# Entropy Estimation

Last updated on 14 January 2012.

## Contents

Information theoretic (IT) methods are now routinely used for natural sciences data analysis. For example, in neuroscience one uses IT tools to understand mechanisms by which neurons encode sensory information, while in molecular systems biology the same techniques help to uncover statistical associations among concentrations of various molecules. The strength of the methods comes from the very limited assumptions that go into them. For example, it is appealing to quantify all statistical dependencies among variables, but not just linear ones. However, the widespread use of the IT methods has been hindered by a major difficulty: it is hard to estimate entropy from experimental datasets of realistic sizes. It turns out that estimators are typically biased. For example, for estimation of entropies of discrete data, most common methods result in a bias of ${\displaystyle \propto 2^{S}/N}$, where ${\displaystyle S}$ is the (unknown) entropy and ${\displaystyle N}$ is the data set size (see this review for details). In the recent years, many methods (some described here) have been developed to solve the problem, but the majority only works when ${\displaystyle 2^{S}/N\ll 1}$ (for discrete variables), or requires strong assumptions about the smoothness of the underlying probability density (for continuous variables).
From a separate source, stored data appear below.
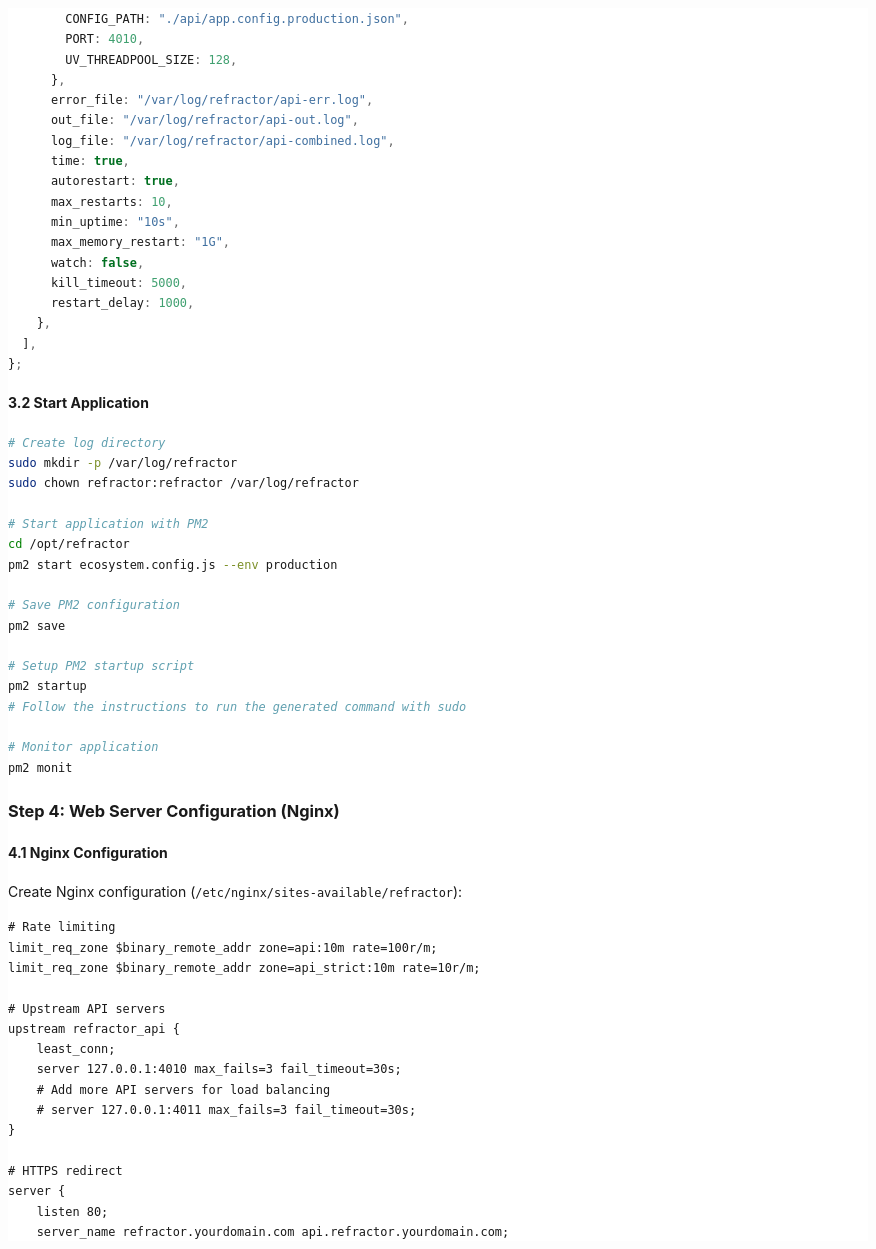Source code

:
 ```javascript
        CONFIG_PATH: "./api/app.config.production.json",
        PORT: 4010,
        UV_THREADPOOL_SIZE: 128,
      },
      error_file: "/var/log/refractor/api-err.log",
      out_file: "/var/log/refractor/api-out.log",
      log_file: "/var/log/refractor/api-combined.log",
      time: true,
      autorestart: true,
      max_restarts: 10,
      min_uptime: "10s",
      max_memory_restart: "1G",
      watch: false,
      kill_timeout: 5000,
      restart_delay: 1000,
    },
  ],
};
```

#### 3.2 Start Application

```bash
# Create log directory
sudo mkdir -p /var/log/refractor
sudo chown refractor:refractor /var/log/refractor

# Start application with PM2
cd /opt/refractor
pm2 start ecosystem.config.js --env production

# Save PM2 configuration
pm2 save

# Setup PM2 startup script
pm2 startup
# Follow the instructions to run the generated command with sudo

# Monitor application
pm2 monit
```

### Step 4: Web Server Configuration (Nginx)

#### 4.1 Nginx Configuration

Create Nginx configuration (`/etc/nginx/sites-available/refractor`):

```nginx
# Rate limiting
limit_req_zone $binary_remote_addr zone=api:10m rate=100r/m;
limit_req_zone $binary_remote_addr zone=api_strict:10m rate=10r/m;

# Upstream API servers
upstream refractor_api {
    least_conn;
    server 127.0.0.1:4010 max_fails=3 fail_timeout=30s;
    # Add more API servers for load balancing
    # server 127.0.0.1:4011 max_fails=3 fail_timeout=30s;
}

# HTTPS redirect
server {
    listen 80;
    server_name refractor.yourdomain.com api.refractor.yourdomain.com;
```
Our goal has been to solve this problem, at least under certain weak assumptions. We've made some progress. In particular, for severely undersampled data, our NSB method is probably still the most powerful, ten years after we proposed it. For example, the plot to the left show the convergence of various entropy estimators to the true entropy value when the data set size grows. The NSB method clearly converges better.

## Results

### NSB entropy estimator

Our NSB entropy estimator reduced the entropy estimation bias to ${\displaystyle 2^{S/2}/N\ll 1}$ for a large class of data. The method doesn't work always, but it is possible to diagnose when it fails and, even in these cases, it performs not worse than most traditional estimators.

If you are interested in the NSB method, the following link will be of use:

### Differences of information quantities

In many cases, in particular when IT quantities are used as a measure of statistical interactions, the precise values of these quantities are less important than their rankings (i.e., the sign of their differences). In the case of mutual information, we showed in Margolin et al., 2006a that the latter task is much easier than the former, and it can be completed with almost any estimator with very little prior tuning.